**TASK STATEMENT:** Among the entries below, count the lines that contain the word "given". Respond with the count only.

━━━━━━━━━━

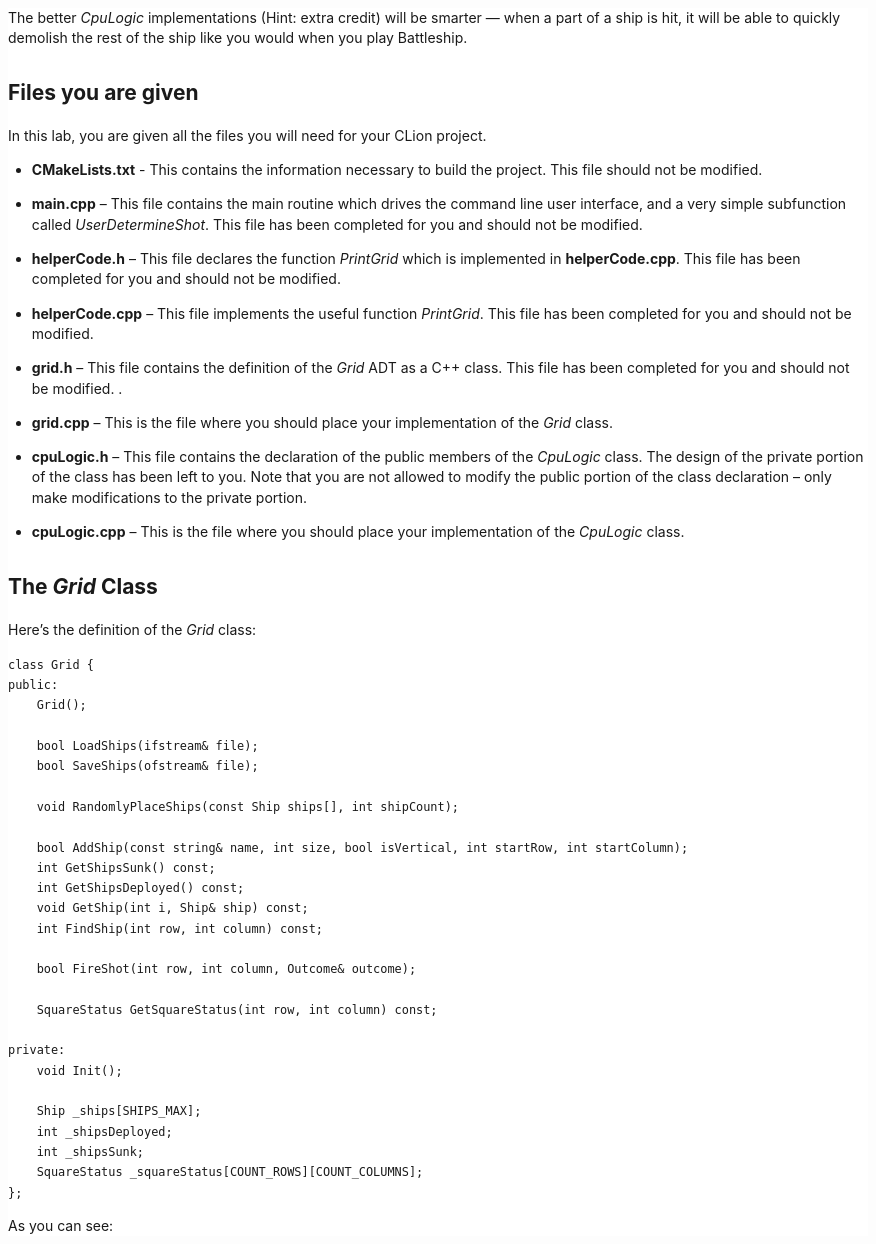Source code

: The better _CpuLogic_ implementations (Hint: extra credit) will be smarter — when a part of a ship is hit, it will be able to quickly demolish the rest of the ship  like you would when you play Battleship.

## Files you are given
In this lab, you are given all the files you will need for your CLion project.  

* **CMakeLists.txt** - This contains the information necessary to build the project.  This file should not be modified.

*	**main.cpp** – This file contains the main routine which drives the command line user interface, and a very simple subfunction called _UserDetermineShot_.  This file has been completed for you and should not be modified.

*	**helperCode.h** – This file declares the function _PrintGrid_ which is implemented in **helperCode.cpp**.  This file has been completed for you and should not be modified.

*	**helperCode.cpp** – This file implements the useful function _PrintGrid_.  This file has been completed for you and should not be modified.

*	**grid.h** – This file contains the definition of the _Grid_ ADT as a C++ class.  This file has been completed for you and should not be modified.
.
*	**grid.cpp** – This is the file where you should place your implementation of the _Grid_ class. 
 
*	**cpuLogic.h** – This file contains the declaration of the public members of the _CpuLogic_ class.   The design of the private portion of the class has been left to you.  Note that you are not allowed to modify the public portion of the class declaration – only make modifications to the private portion.

*	**cpuLogic.cpp** – This is the file where you should place your implementation of the _CpuLogic_ class. 

##	The _Grid_ Class

Here’s the definition of the _Grid_ class:

```
class Grid {
public:
    Grid();

    bool LoadShips(ifstream& file);
    bool SaveShips(ofstream& file);

    void RandomlyPlaceShips(const Ship ships[], int shipCount);

    bool AddShip(const string& name, int size, bool isVertical, int startRow, int startColumn);
    int GetShipsSunk() const;
    int GetShipsDeployed() const;
    void GetShip(int i, Ship& ship) const;
    int FindShip(int row, int column) const;

    bool FireShot(int row, int column, Outcome& outcome);

    SquareStatus GetSquareStatus(int row, int column) const;

private:
    void Init();

    Ship _ships[SHIPS_MAX];
    int _shipsDeployed;
    int _shipsSunk;
    SquareStatus _squareStatus[COUNT_ROWS][COUNT_COLUMNS];
};
```
As you can see:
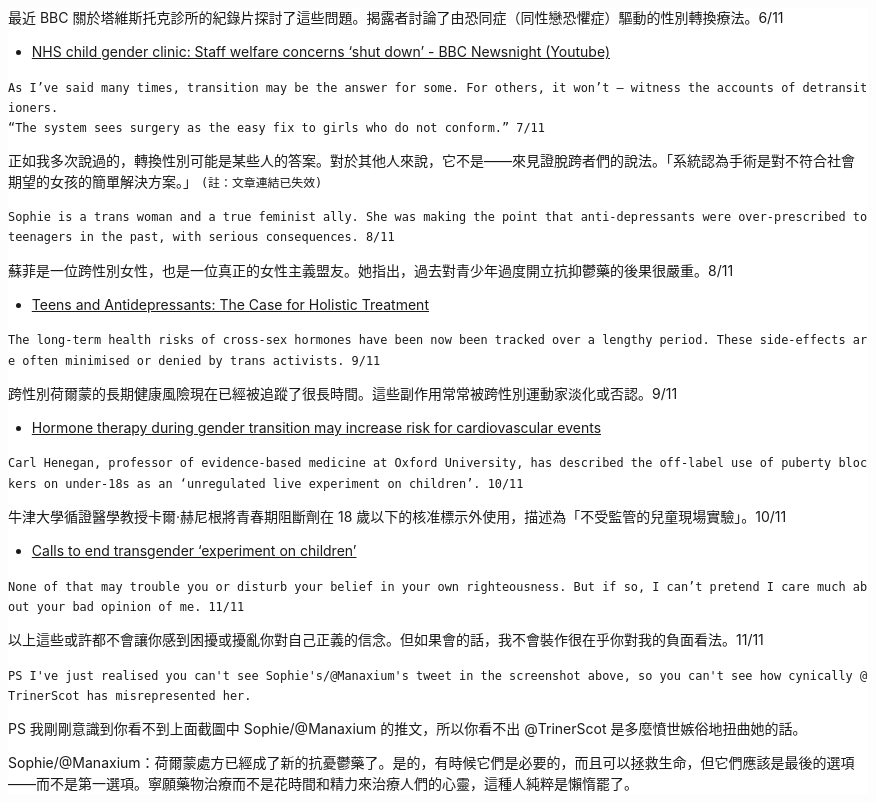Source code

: 最近 BBC 關於塔維斯托克診所的紀錄片探討了這些問題。揭露者討論了由恐同症（同性戀恐懼症）驅動的性別轉換療法。6/11

- [NHS child gender clinic: Staff welfare concerns ‘shut down’ - BBC Newsnight (Youtube)](https://bit.ly/31KLdRf)

```
As I’ve said many times, transition may be the answer for some. For others, it won’t – witness the accounts of detransitioners.
“The system sees surgery as the easy fix to girls who do not conform.” 7/11
```

正如我多次說過的，轉換性別可能是某些人的答案。對於其他人來說，它不是——來見證脫跨者們的說法。「系統認為手術是對不符合社會期望的女孩的簡單解決方案。」 `(註：文章連結已失效)`

```
Sophie is a trans woman and a true feminist ally. She was making the point that anti-depressants were over-prescribed to teenagers in the past, with serious consequences. 8/11
```

蘇菲是一位跨性別女性，也是一位真正的女性主義盟友。她指出，過去對青少年過度開立抗抑鬱藥的後果很嚴重。8/11

- [Teens and Antidepressants: The Case for Holistic Treatment](https://www.newportacademy.com/resources/treatment/teens-and-antidepressants/)

```
The long-term health risks of cross-sex hormones have been now been tracked over a lengthy period. These side-effects are often minimised or denied by trans activists. 9/11
```

跨性別荷爾蒙的長期健康風險現在已經被追蹤了很長時間。這些副作用常常被跨性別運動家淡化或否認。9/11

- [Hormone therapy during gender transition may increase risk for cardiovascular events](https://www.news-medical.net/news/20190218/Hormone-therapy-during-gender-transition-may-increase-risk-for-cardiovascular-events.aspx)

```
Carl Henegan, professor of evidence-based medicine at Oxford University, has described the off-label use of puberty blockers on under-18s as an ‘unregulated live experiment on children’. 10/11
```

牛津大學循證醫學教授卡爾·赫尼根將青春期阻斷劑在 18 歲以下的核准標示外使用，描述為「不受監管的兒童現場實驗」。10/11

- [Calls to end transgender ‘experiment on children’](https://www.thetimes.co.uk/article/calls-to-end-transgender-experiment-on-children-k792rfj7d)

```
None of that may trouble you or disturb your belief in your own righteousness. But if so, I can’t pretend I care much about your bad opinion of me. 11/11
```

以上這些或許都不會讓你感到困擾或擾亂你對自己正義的信念。但如果會的話，我不會裝作很在乎你對我的負面看法。11/11

```
PS I've just realised you can't see Sophie's/@Manaxium's tweet in the screenshot above, so you can't see how cynically @TrinerScot has misrepresented her.
```

PS 我剛剛意識到你看不到上面截圖中 Sophie/@Manaxium 的推文，所以你看不出 @TrinerScot 是多麼憤世嫉俗地扭曲她的話。

[](img2.png)

Sophie/@Manaxium：荷爾蒙處方已經成了新的抗憂鬱藥了。是的，有時候它們是必要的，而且可以拯救生命，但它們應該是最後的選項——而不是第一選項。寧願藥物治療而不是花時間和精力來治療人們的心靈，這種人純粹是懶惰罷了。

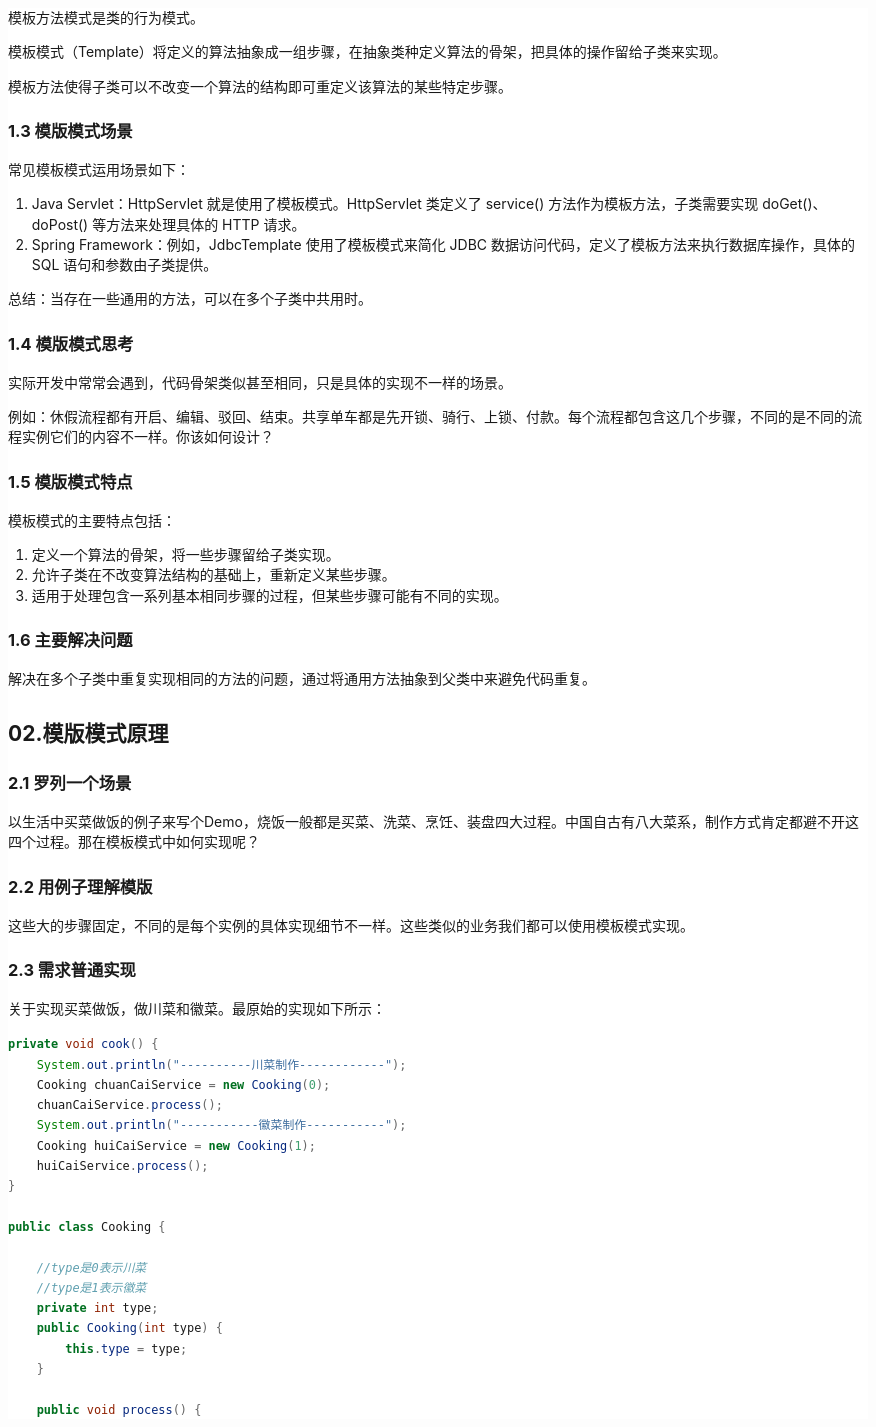 模板方法模式是类的行为模式。

模板模式（Template）将定义的算法抽象成一组步骤，在抽象类种定义算法的骨架，把具体的操作留给子类来实现。

模板方法使得子类可以不改变一个算法的结构即可重定义该算法的某些特定步骤。

### 1.3 模版模式场景

常见模板模式运用场景如下：

1. Java Servlet：HttpServlet 就是使用了模板模式。HttpServlet 类定义了 service() 方法作为模板方法，子类需要实现 doGet()、doPost() 等方法来处理具体的 HTTP 请求。
2. Spring Framework：例如，JdbcTemplate 使用了模板模式来简化 JDBC 数据访问代码，定义了模板方法来执行数据库操作，具体的 SQL 语句和参数由子类提供。

总结：当存在一些通用的方法，可以在多个子类中共用时。

### 1.4 模版模式思考

实际开发中常常会遇到，代码骨架类似甚至相同，只是具体的实现不一样的场景。

例如：休假流程都有开启、编辑、驳回、结束。共享单车都是先开锁、骑行、上锁、付款。每个流程都包含这几个步骤，不同的是不同的流程实例它们的内容不一样。你该如何设计？

### 1.5 模版模式特点

模板模式的主要特点包括：

1. 定义一个算法的骨架，将一些步骤留给子类实现。
2. 允许子类在不改变算法结构的基础上，重新定义某些步骤。
3. 适用于处理包含一系列基本相同步骤的过程，但某些步骤可能有不同的实现。

### 1.6 主要解决问题

解决在多个子类中重复实现相同的方法的问题，通过将通用方法抽象到父类中来避免代码重复。


## 02.模版模式原理
### 2.1 罗列一个场景

以生活中买菜做饭的例子来写个Demo，烧饭一般都是买菜、洗菜、烹饪、装盘四大过程。中国自古有八大菜系，制作方式肯定都避不开这四个过程。那在模板模式中如何实现呢？

### 2.2 用例子理解模版

这些大的步骤固定，不同的是每个实例的具体实现细节不一样。这些类似的业务我们都可以使用模板模式实现。

### 2.3 需求普通实现

关于实现买菜做饭，做川菜和徽菜。最原始的实现如下所示：

```java
private void cook() {
    System.out.println("----------川菜制作------------");
    Cooking chuanCaiService = new Cooking(0);
    chuanCaiService.process();
    System.out.println("-----------徽菜制作-----------");
    Cooking huiCaiService = new Cooking(1);
    huiCaiService.process();
}

public class Cooking {

    //type是0表示川菜
    //type是1表示徽菜
    private int type;
    public Cooking(int type) {
        this.type = type;
    }

    public void process() {
```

━━━━━━━━━━

**SOLUTION FOR THIS PROBLEM:** 2